Pero la otrora todopoderosa alcaldesa no supo irse. No supo antes de las elecciones y dejó escapar la oportunidad que le brindaba la derrota. "Cuando algo se complica, yo no soy una rata que salta, cojo el timón, enderezo el barco, pongo la velocidad de crucero y adelante para volver a gobernar Valencia", aseguró el 13 de mayo de 2015 en plena campaña electoral. Sin embargo, la derrota fue demasiado dura de digerir. No pisó el Ayuntamiento de Valencia –dimitió como alcaldesa la víspera– para no tener que dar la vara de mando al candidato de Compromís y nuevo alcalde, Joan Ribó, algo que le afearon sus rivales políticos. "No ha sabido perder", señaló aquel día un concejal del tripartito.
Después de perder el consistorio que había sido su casa durante 24 años, Barberá se refugió en el Senado –elegida por Les Corts–, donde asistió al estallido y evolución de la Operación Taula. Una causa por presunto blanqueo de dinero que salpicó también a casi medio centenar de integrantes de su equipo en el Ayuntamiento y a ella misma, que tuvo que declarar en el Supremo este mismo lunes como investigada por el presunto pitufeo –blanqueo en pequeñas cantidades– relacionado con la campaña electoral de las últimas municipales.
El calvario se prolongó durante meses. El debate sobre si Barberá debía abandonar su acta en la Cámara Alta se convirtió en asunto estrella, y su casa, en un punto habitual de reunión de periodistas. Sus apoyos en el PP fueron cayendo: la exalcaldesa defendió su inocencia en varias ocasiones y proclamó en rueda de prensa el pasado mes de febrero que no dimitiría. Y no lo hizo. Pero finalmente el partido de su vida, con su amigo Mariano Rajoy de líder, la dejó caer: Barberá anunciaba su baja de la formación popular a principios de septiembre. Desde su entorno aseguran que ese trance, verse obligada a dejar el PP, fue el más doloroso de esta etapa.
Atrás quedaban 24 años al frente de un consistorio en el que Barberá destacó por su personalidad arrolladora y su gran habilidad política. Soñó una Valencia que, por momentos, pareció hacer realidad con grandes eventos como la Copa América, la Fórmula 1, la Visita del Papa... y obras emblemáticas –y faraónicas– como la Ciudad de las Artes y de las Ciencias. Una etapa deslumbrante, al menos para buena parte del electorado, que le llegaba a otorgar un respaldo del 57% en 2007.

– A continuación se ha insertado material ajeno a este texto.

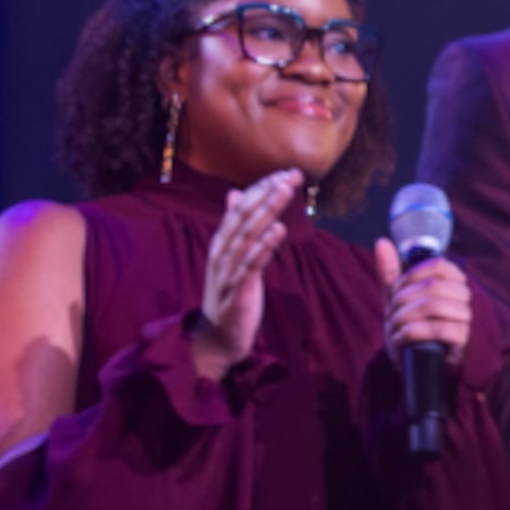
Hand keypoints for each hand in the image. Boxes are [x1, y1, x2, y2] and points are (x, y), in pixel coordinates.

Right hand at [191, 169, 306, 377]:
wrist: (218, 336)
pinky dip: (264, 246)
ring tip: (286, 192)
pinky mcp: (238, 290)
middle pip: (244, 216)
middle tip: (291, 176)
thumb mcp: (232, 256)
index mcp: (221, 242)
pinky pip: (251, 264)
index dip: (261, 188)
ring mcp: (228, 271)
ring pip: (247, 235)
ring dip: (267, 211)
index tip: (285, 173)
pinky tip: (279, 230)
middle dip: (267, 193)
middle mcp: (221, 252)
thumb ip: (235, 226)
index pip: (240, 207)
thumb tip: (234, 194)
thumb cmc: (230, 292)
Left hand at [373, 240, 474, 363]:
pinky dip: (413, 332)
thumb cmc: (417, 331)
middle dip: (402, 300)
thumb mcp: (402, 301)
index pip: (439, 266)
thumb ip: (393, 274)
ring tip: (395, 329)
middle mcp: (468, 300)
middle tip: (391, 315)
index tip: (399, 288)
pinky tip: (402, 338)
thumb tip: (382, 242)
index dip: (413, 274)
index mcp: (456, 286)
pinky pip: (439, 329)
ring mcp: (469, 321)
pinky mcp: (466, 342)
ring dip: (404, 317)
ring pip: (433, 305)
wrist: (429, 369)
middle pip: (432, 286)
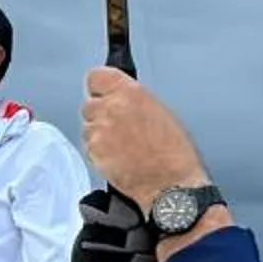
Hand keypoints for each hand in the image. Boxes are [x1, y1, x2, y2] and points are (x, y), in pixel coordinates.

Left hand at [81, 69, 207, 215]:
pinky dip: (98, 153)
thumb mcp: (161, 113)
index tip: (103, 94)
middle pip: (89, 104)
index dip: (100, 88)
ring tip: (122, 148)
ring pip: (87, 127)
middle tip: (118, 129)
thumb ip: (135, 101)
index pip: (96, 77)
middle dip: (100, 115)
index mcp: (132, 92)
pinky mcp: (94, 151)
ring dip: (98, 135)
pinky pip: (88, 147)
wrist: (170, 184)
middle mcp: (112, 107)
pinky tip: (118, 159)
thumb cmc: (175, 154)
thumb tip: (122, 100)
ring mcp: (100, 130)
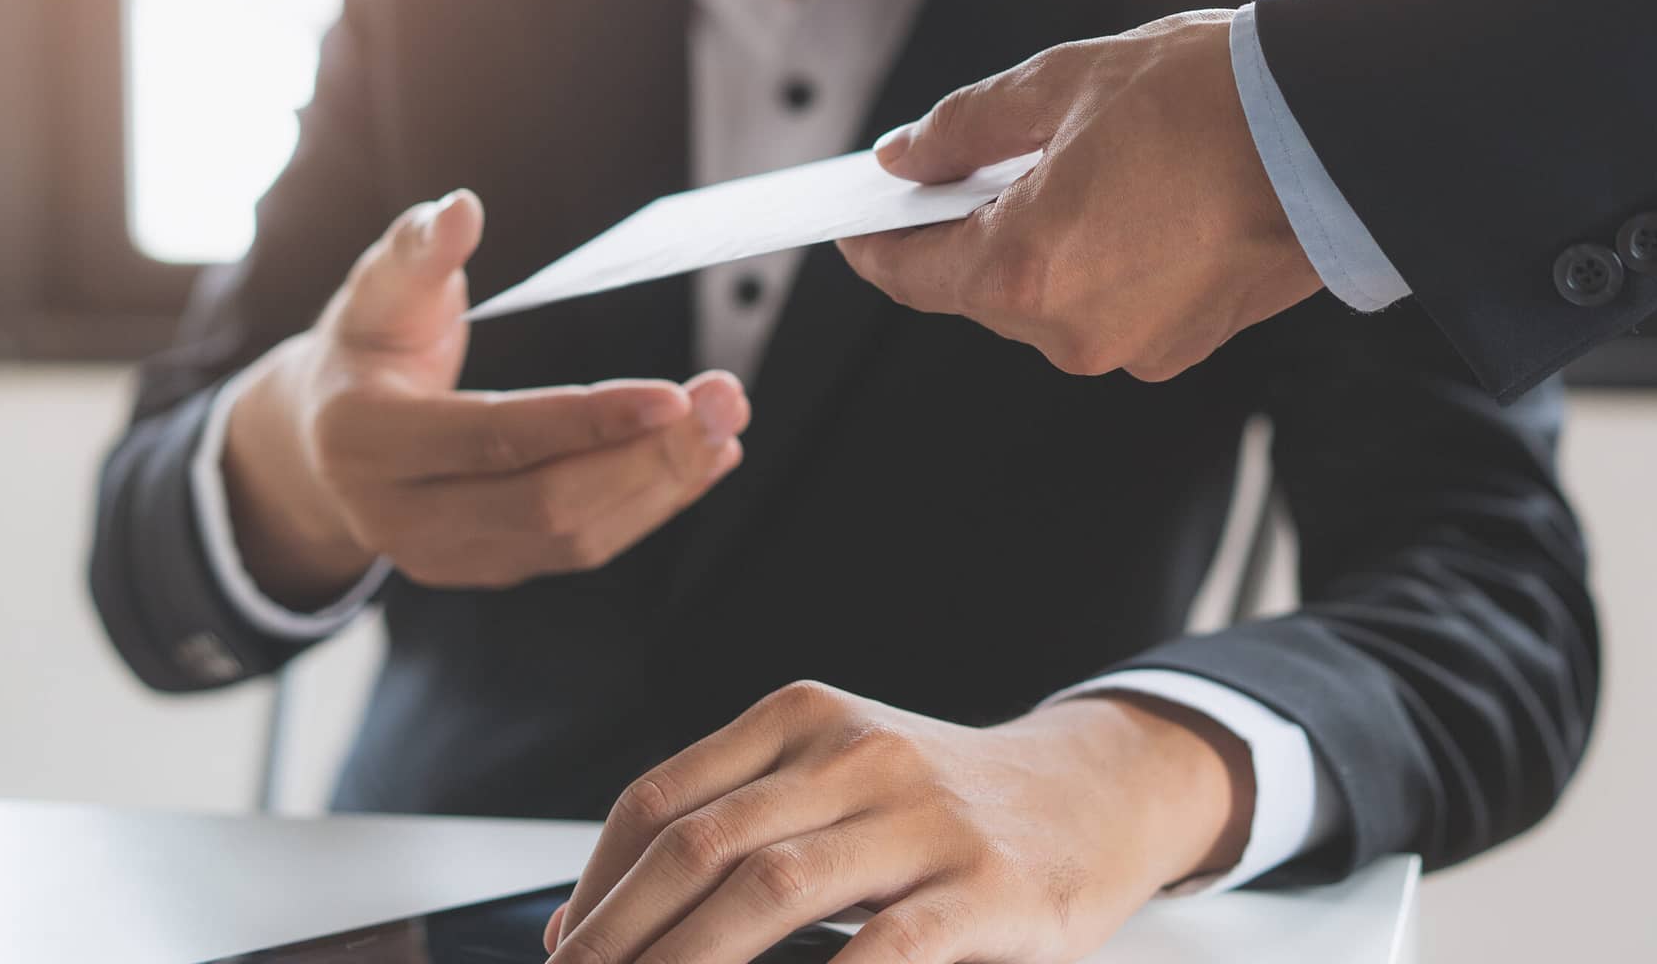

Pero tras el fogonazo vinieron tiempos sombríos: el fracaso de su plan para el Cabanyal, el atasco de la Marina Real, el agujero de Feria Valencia... todo contribuyó a generar una sensación general de fin de fiesta que permitió crecer a fuerzas de la oposición que, durante lustros, no le habían hecho ni un rasguño a la alcaldesa de Valencia.
Barberá deja atrás un PPCV sin ningún interlocutor en Madrid que esté cerca de alcanzar el nivel de influencia que ella tuvo y a unos partidos de la oposición que pierden a uno de sus blancos preferidos. Y, por supuesto, también deja a unos extraños en el Ayuntamiento que hizo suyo durante dos décadas y media.